# Battle of the Bands! - The Progressive Rock Wars! - Up to 8 selections allowed...



## Guest (Oct 1, 2018)

*Battle of the Bands! - Progressive Rock*

You are allowed to *choose up to eight selections*.

Please note that the fifteenth selection is "Write-In Candidate(s). You can choose any combination of selections from the actual poll with any number of write-in candidates provided that the number of selections does not exceed eight.

An extensive amount of research into Progressive Rock artists went into the selection of the final fourteen selections using this precise mathematical formula -

View attachment 108508


While this formula was indeed quite impressive when it came to choosing fourteen of the fifteen selections needed to wage a fierce battle within this bitter war of attrition it was next to useless and wasn't worth a damn when it came to determining a fifteenth and final choice and thus a "write-in" was created to allow you to select the artist(s) of your choice.

Stored rows>
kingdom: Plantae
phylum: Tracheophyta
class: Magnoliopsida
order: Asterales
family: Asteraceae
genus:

What to work on> Rewrite the progressive rock poll post, starting at "## Guest (Oct" and ending at "not exceed eight.", and replace "selections" with "picks" each time it appears.

Solution to the exercise>
## Guest (Oct 1, 2018)

*Battle of the Bands! - Progressive Rock*

You are allowed to *choose up to eight picks*.

Please note that the fifteenth selection is "Write-In Candidate(s). You can choose any combination of picks from the actual poll with any number of write-in candidates provided that the number of picks does not exceed eight.